Assignment:
Please return all lines from the records below that include the string "mastodon".

Excerpts from a dataset:
####

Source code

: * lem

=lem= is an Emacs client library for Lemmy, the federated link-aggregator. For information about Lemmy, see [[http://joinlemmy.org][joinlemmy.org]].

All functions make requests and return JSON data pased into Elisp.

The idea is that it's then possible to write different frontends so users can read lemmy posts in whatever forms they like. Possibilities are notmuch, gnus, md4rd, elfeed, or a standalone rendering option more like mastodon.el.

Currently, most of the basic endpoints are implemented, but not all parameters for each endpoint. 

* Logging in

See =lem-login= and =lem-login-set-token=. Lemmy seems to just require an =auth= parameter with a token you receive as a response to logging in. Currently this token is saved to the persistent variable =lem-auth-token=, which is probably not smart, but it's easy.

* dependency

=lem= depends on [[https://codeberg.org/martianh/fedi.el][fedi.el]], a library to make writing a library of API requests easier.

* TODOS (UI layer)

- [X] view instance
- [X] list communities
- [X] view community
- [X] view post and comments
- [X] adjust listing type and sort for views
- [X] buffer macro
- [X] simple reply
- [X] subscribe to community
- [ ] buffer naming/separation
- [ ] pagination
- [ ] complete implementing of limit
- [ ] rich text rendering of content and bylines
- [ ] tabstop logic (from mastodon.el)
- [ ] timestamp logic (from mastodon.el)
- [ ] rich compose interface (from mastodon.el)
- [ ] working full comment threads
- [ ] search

####

Answer section:
The idea is that it's then possible to write different frontends so users can read lemmy posts in whatever forms they like. Possibilities are notmuch, gnus, md4rd, elfeed, or a standalone rendering option more like mastodon.el.
- [ ] tabstop logic (from mastodon.el)
- [ ] timestamp logic (from mastodon.el)
- [ ] rich compose interface (from mastodon.el)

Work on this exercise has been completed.